Medicare to cover genetic/genomic testing in advanced cancers

In an important decision announced late on Friday last week, the Centers for Medicare & Medicaid Services (CMS) announced that it had agreed to cover costs associated with genetic/genomic testing for Medicare patients with many advanced forms of cancer.

Specifically, according to a report on the Reuters web site, CMS has made a “national coverage decision” that diagnostic laboratory tests using what is known as “next-generation sequencing” or NGS would be covered.
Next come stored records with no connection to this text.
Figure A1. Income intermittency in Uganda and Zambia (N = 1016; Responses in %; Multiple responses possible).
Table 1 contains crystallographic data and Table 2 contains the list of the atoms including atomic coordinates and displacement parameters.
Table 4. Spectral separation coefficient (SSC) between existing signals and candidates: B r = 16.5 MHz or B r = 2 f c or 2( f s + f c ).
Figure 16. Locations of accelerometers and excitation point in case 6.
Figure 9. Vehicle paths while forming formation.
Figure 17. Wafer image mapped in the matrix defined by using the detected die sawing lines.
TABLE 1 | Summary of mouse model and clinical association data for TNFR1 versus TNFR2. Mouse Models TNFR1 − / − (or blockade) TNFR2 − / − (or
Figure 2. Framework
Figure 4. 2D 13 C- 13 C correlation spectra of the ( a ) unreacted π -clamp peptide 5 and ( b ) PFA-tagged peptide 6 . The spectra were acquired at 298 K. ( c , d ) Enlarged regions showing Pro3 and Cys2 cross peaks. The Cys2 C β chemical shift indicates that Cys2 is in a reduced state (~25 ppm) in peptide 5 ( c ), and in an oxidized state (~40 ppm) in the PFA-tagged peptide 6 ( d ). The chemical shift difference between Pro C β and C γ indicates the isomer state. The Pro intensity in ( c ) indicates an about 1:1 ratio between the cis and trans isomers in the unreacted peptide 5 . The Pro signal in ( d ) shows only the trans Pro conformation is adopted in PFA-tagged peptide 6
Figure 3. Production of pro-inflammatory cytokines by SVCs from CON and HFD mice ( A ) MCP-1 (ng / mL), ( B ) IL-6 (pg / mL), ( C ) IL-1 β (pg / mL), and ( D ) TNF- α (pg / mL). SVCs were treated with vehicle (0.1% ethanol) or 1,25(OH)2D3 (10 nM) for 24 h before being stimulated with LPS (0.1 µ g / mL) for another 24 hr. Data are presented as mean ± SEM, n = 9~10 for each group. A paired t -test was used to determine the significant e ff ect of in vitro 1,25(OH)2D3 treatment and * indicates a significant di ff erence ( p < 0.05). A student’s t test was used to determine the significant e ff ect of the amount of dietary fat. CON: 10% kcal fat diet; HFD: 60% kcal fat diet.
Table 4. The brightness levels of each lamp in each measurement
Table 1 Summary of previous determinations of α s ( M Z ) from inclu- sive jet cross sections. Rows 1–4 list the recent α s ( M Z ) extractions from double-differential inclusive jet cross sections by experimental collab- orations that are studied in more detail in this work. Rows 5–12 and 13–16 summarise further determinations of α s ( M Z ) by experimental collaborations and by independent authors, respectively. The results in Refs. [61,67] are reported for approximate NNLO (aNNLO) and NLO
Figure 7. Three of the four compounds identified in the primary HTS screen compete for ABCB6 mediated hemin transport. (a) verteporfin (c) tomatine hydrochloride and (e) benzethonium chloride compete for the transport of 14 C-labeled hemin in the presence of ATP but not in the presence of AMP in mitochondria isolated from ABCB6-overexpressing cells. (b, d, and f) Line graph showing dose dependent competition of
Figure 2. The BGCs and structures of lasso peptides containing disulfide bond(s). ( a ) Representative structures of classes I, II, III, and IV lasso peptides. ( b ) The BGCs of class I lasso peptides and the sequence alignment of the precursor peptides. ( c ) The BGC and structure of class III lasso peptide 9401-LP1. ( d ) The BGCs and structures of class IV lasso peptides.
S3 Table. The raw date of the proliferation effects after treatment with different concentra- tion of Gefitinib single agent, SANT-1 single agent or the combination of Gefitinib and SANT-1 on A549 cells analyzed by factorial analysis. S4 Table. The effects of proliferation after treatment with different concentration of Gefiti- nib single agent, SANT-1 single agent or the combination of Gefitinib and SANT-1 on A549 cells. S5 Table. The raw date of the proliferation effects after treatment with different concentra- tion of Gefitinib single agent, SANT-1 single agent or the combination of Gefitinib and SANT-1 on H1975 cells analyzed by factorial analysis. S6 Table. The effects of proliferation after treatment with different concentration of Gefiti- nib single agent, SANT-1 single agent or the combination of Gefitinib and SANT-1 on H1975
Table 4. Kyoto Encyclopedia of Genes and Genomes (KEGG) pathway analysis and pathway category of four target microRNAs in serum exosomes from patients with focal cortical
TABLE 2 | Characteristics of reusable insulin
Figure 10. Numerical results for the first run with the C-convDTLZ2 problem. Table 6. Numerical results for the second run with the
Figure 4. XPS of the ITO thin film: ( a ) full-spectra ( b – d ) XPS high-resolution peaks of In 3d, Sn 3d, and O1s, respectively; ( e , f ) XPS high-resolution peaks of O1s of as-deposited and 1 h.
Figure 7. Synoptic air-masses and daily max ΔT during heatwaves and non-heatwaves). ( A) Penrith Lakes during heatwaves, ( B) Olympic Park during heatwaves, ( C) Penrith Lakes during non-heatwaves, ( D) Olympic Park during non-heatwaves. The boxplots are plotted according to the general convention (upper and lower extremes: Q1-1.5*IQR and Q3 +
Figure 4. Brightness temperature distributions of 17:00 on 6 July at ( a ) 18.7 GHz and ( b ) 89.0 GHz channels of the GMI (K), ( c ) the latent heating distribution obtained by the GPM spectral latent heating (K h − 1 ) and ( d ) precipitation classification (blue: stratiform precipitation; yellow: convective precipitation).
This includes tests like the  FoundationOne CDx test and other analogous tests that have:

  • FDA-approved uses in detection of mutations in a patient’s cancer and
  • When tests results are provided to the treating physician with a report that specifies FDA-approved treatment options

As an example, the FoundationOne CDx test is able to detect mutations in > 300 genes and  gene mutations associated with 15 approved, targeted cancer drugs.

This is an important decision by CMS for all sorts of reasons, but most importantly because it will help to increase the application of personalized or precision medicine in the management of cancer.

At present, there is only one drug that has been approved for treatment of a specific subtype of prostate cancer and for which there is an FDA-approved test that shows a specific mutation: that drug is pembrolizumab (Keytruda), which is approved for treatment of patients with any form of advanced or progressive cancer shown by a laboratory test to be caused by what are known as microsatellite instability-high (MSI‑H) or a mismatch repair deficient (dMMR) genetic defects. This is an extremely rare form of prostate cancer. However, we can also expect such testing to be usable in testing to see whether the PARP inhibitors might be potentially effective in some patients with advanced prostate cancer as well in the near future.

The approval of coverage for this type of testing by CMS is also likely to

  • Accelerate coverage of such testing by commercial insurers
  • Increase the opportunity for developers of pharmaceutical and biopharmaceutical therapeutic agents to appropriately define the utility of their products in genomically characterized subsets of patients

One Response

  1. This CMS guideline was actually issued on Friday, March 16. I have been following this closely along with Foundation Medicine and submitted published comment on behalf of Answer Cancer Foundation.

    The good news is that CMS softened up the regulations and included all solid tumors without patients having to jump through clinical trial hoops.

    The bad news is that this is still a once in a lifetime test — a requirement many objected to. So it does not recognize that cancers like prostate cancer can morph.

    Right now there is a work-around per Foundation Medicien — the once in a lifetime is per actual test, not per NGS. So if you were to order FoundationOne now, you could order FoundationCDx or FoundationAct (liquid) in future.

    Foundation Medicine does plan to phase out FoundationOne and FoundationFocus fairly quickly, so some may want to order FoundationOne now. It is not clear to me how tests from other providers like Guardant fit in.